Household object change records
========================================================================
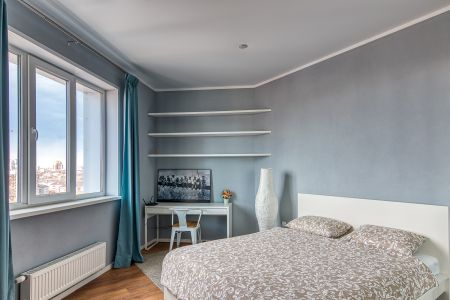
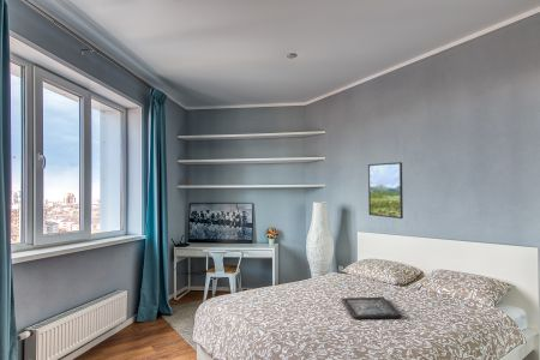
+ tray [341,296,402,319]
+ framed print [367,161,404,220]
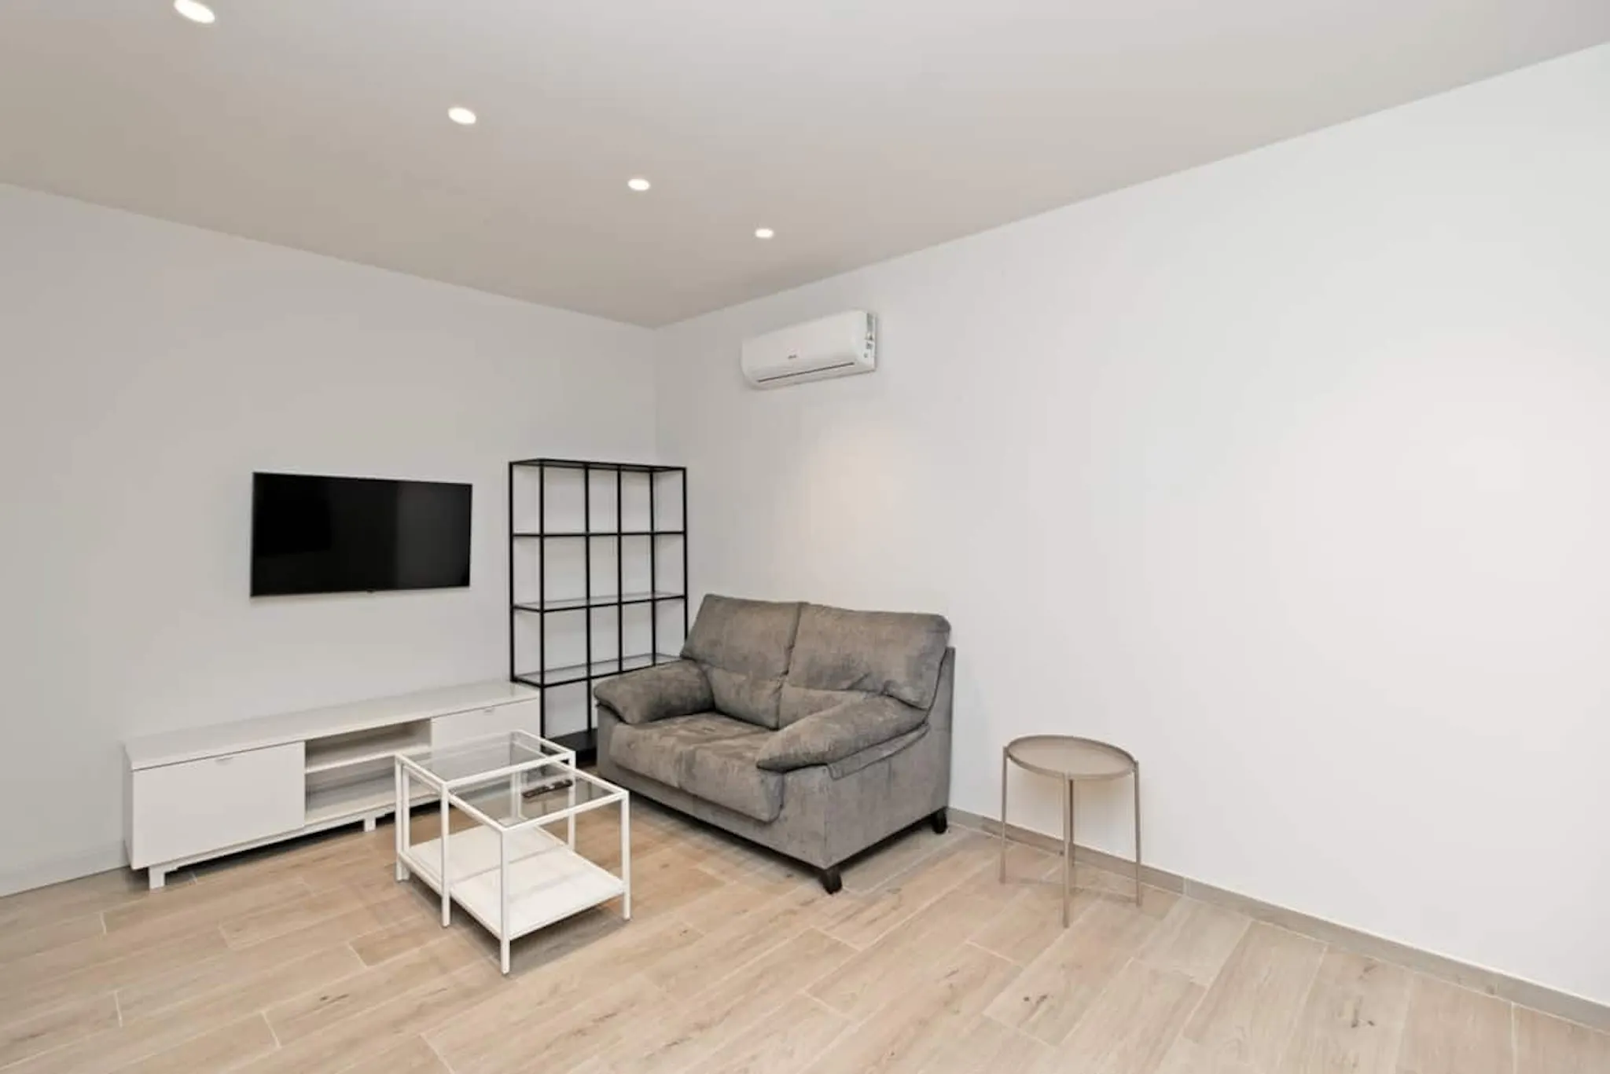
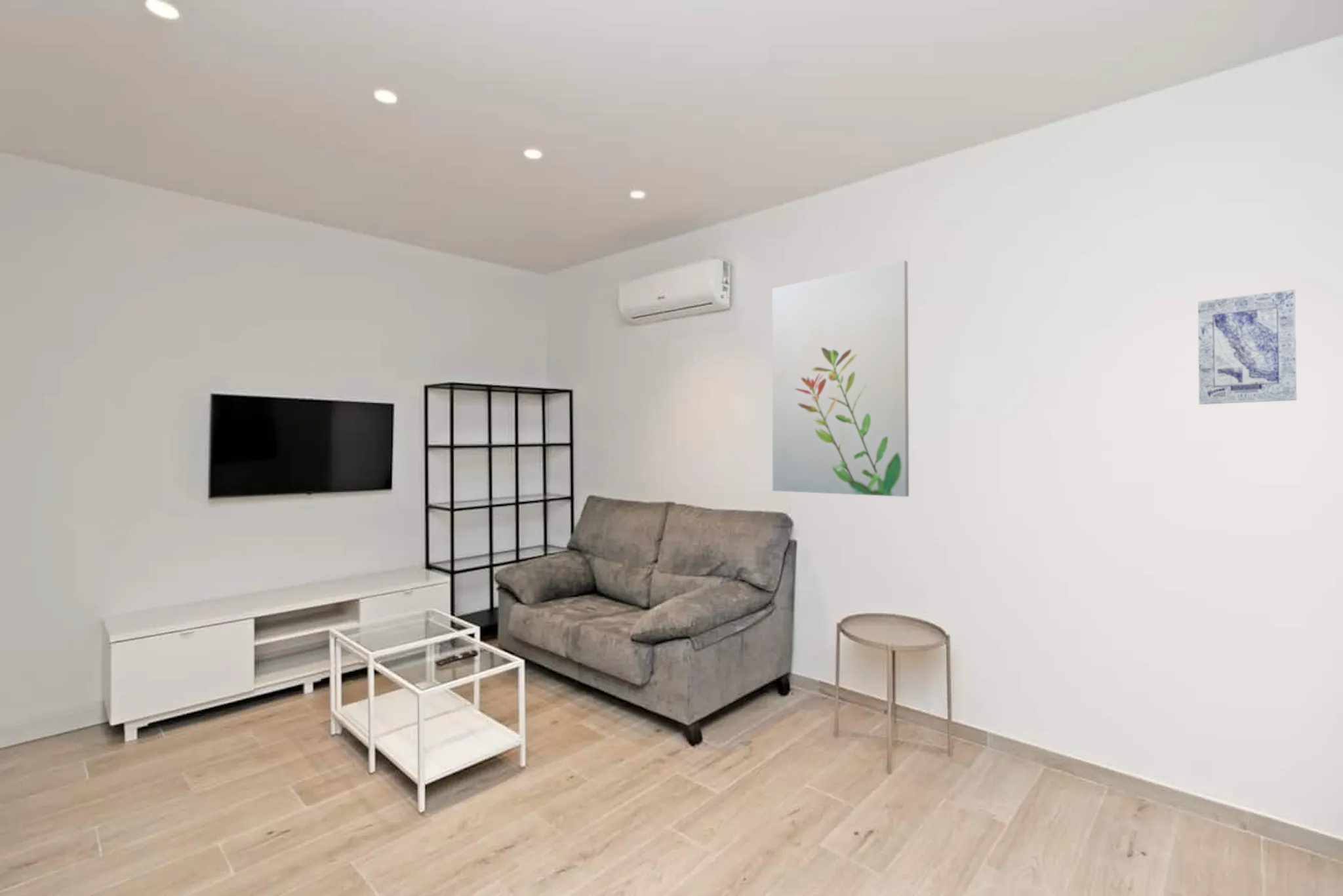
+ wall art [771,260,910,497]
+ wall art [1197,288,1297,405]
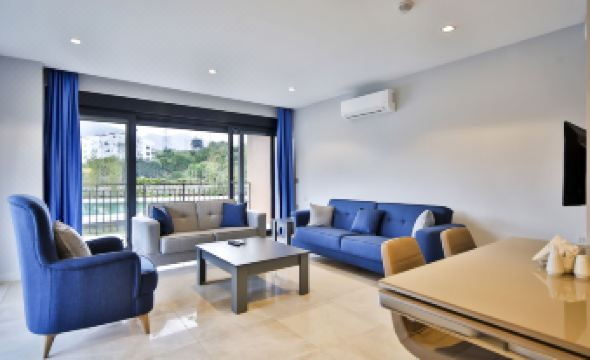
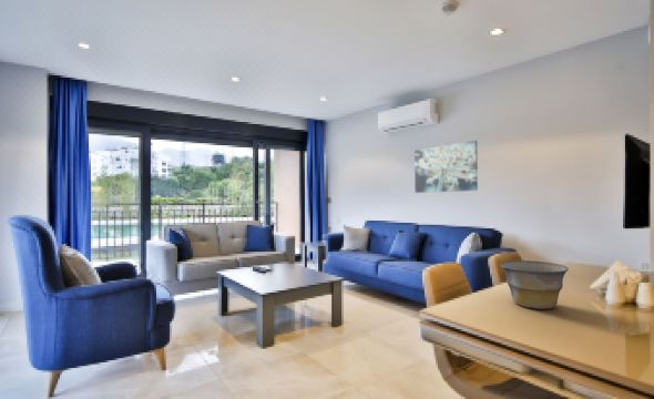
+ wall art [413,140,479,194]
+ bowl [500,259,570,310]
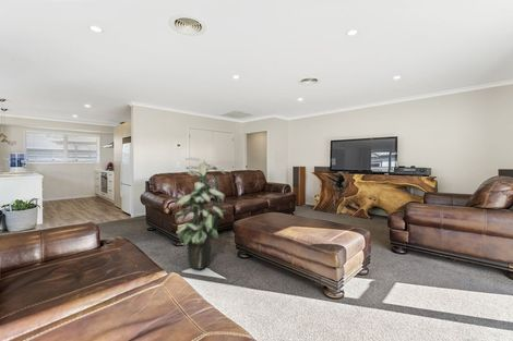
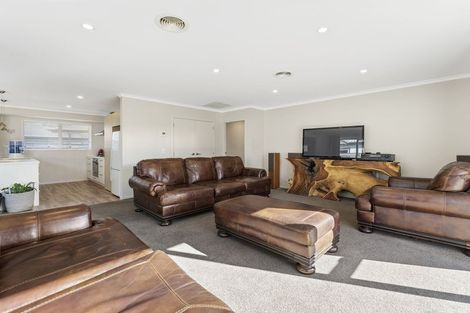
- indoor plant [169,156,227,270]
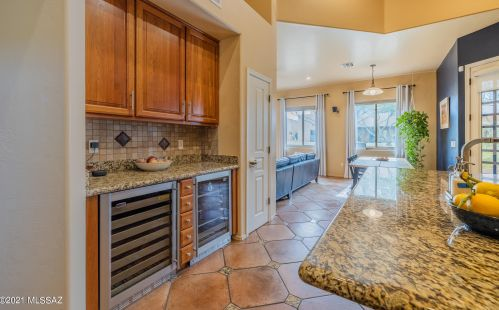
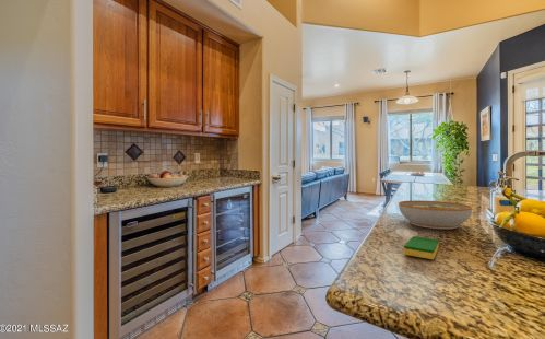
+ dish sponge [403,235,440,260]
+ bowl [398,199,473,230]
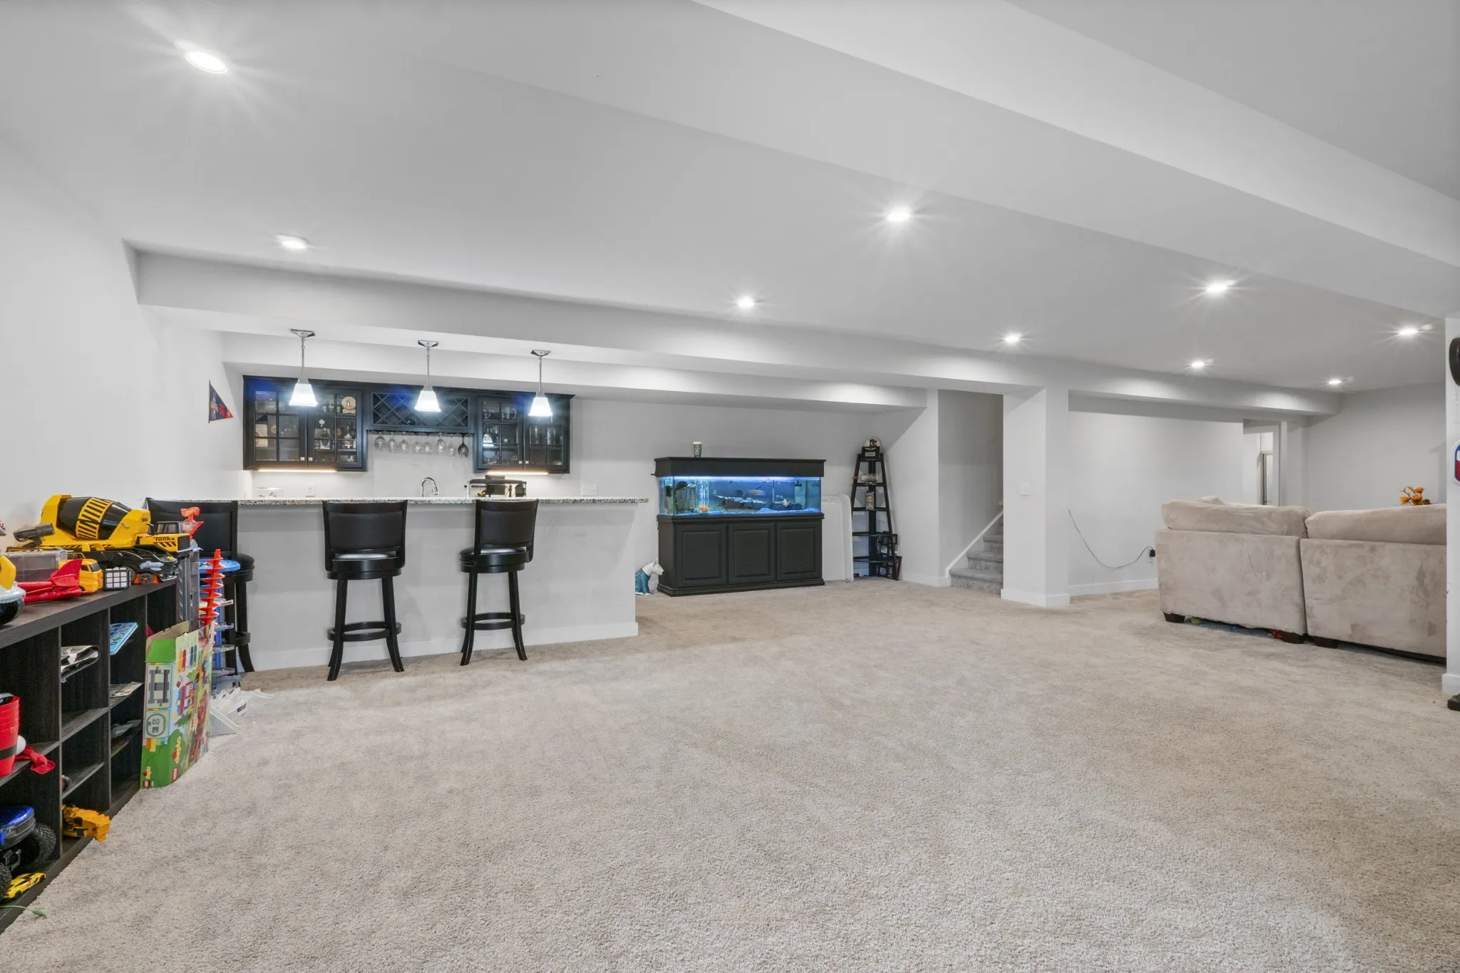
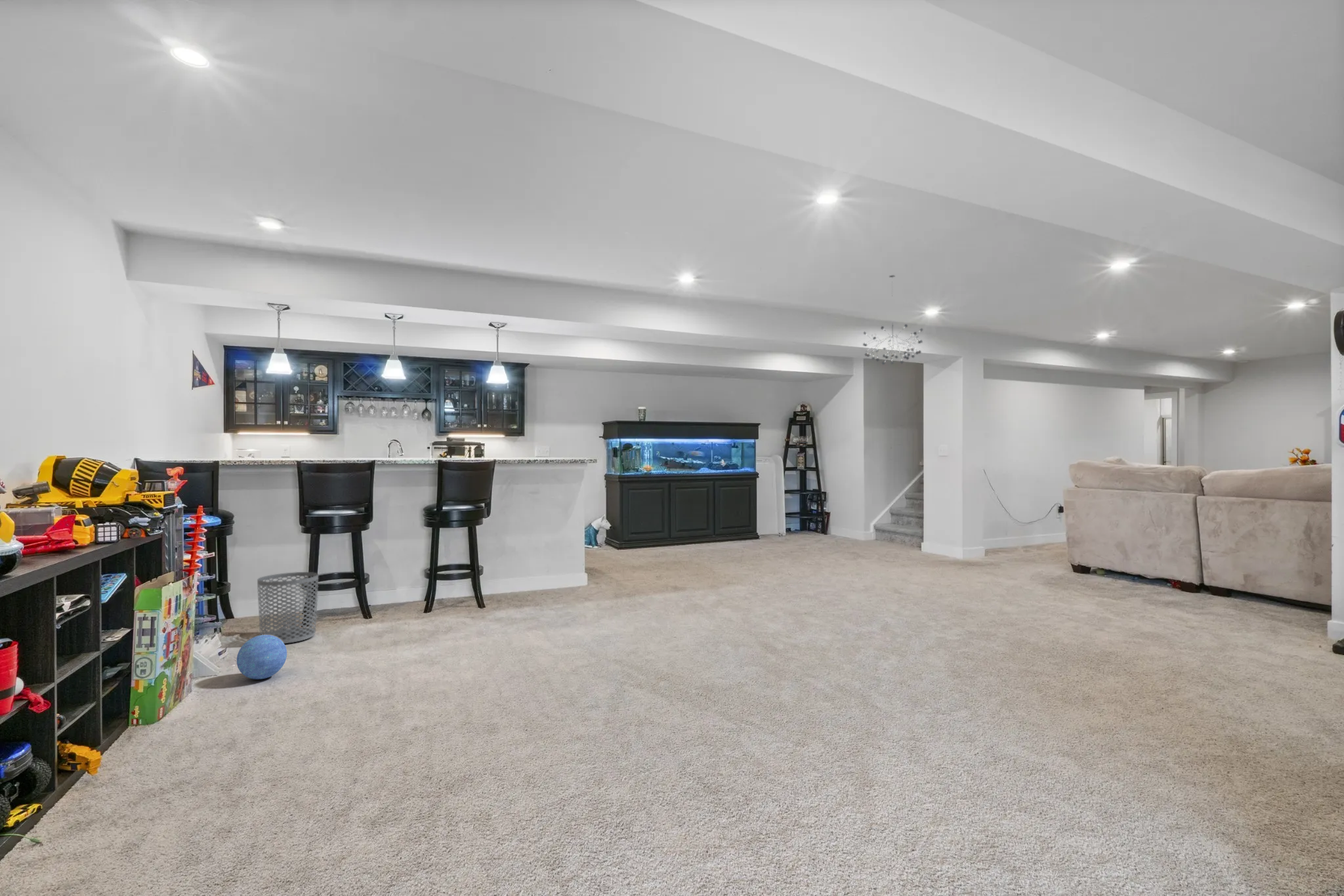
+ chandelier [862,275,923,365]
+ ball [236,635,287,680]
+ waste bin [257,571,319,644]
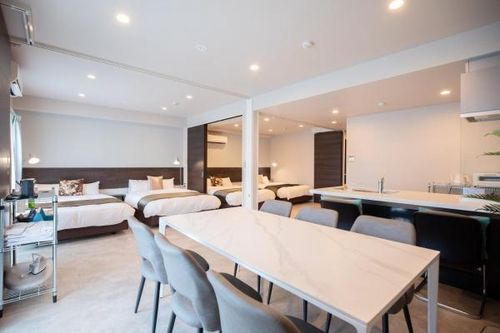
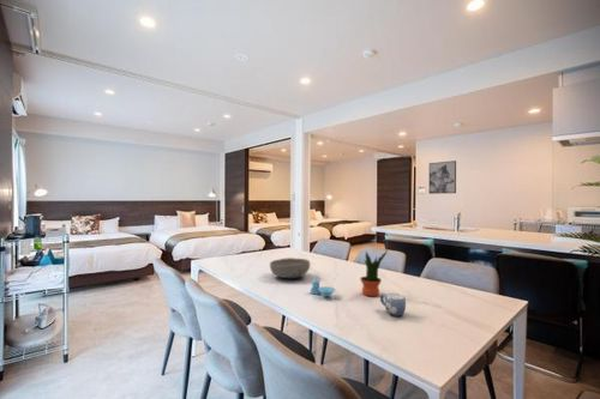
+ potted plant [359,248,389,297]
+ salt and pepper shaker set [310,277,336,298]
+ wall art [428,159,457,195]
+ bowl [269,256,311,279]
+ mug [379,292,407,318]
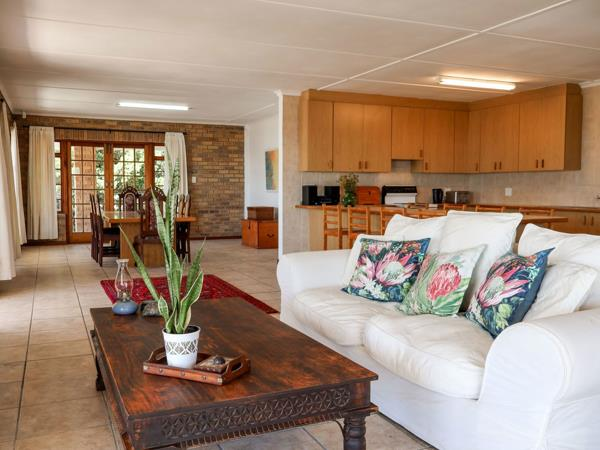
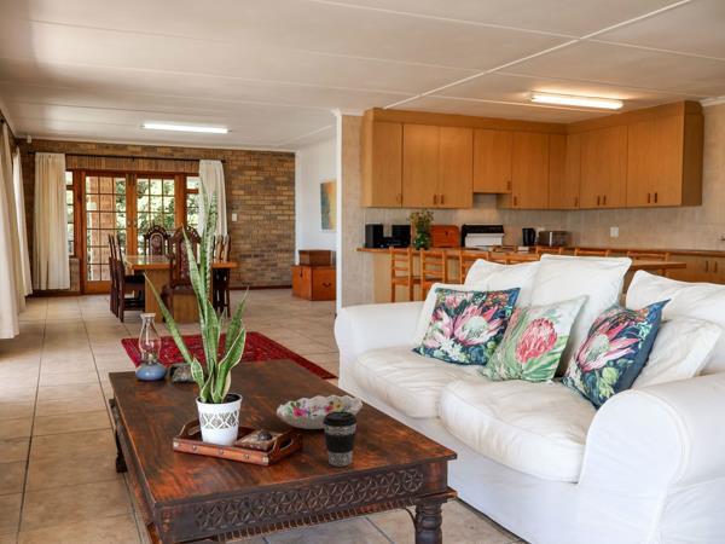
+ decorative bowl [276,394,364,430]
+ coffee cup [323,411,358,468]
========================================================================
Task to carry out
Output all the data, exactly, without images.

Solution for this exercise
+ tray [341,296,402,319]
+ framed print [367,161,404,220]
+ wall art [771,260,910,497]
+ wall art [1197,288,1297,405]
+ wall art [413,140,479,194]
+ bowl [500,259,570,310]
- indoor plant [169,156,227,270]
+ dish sponge [403,235,440,260]
+ bowl [398,199,473,230]
+ chandelier [862,275,923,365]
+ ball [236,635,287,680]
+ waste bin [257,571,319,644]
+ potted plant [359,248,389,297]
+ salt and pepper shaker set [310,277,336,298]
+ wall art [428,159,457,195]
+ bowl [269,256,311,279]
+ mug [379,292,407,318]
+ decorative bowl [276,394,364,430]
+ coffee cup [323,411,358,468]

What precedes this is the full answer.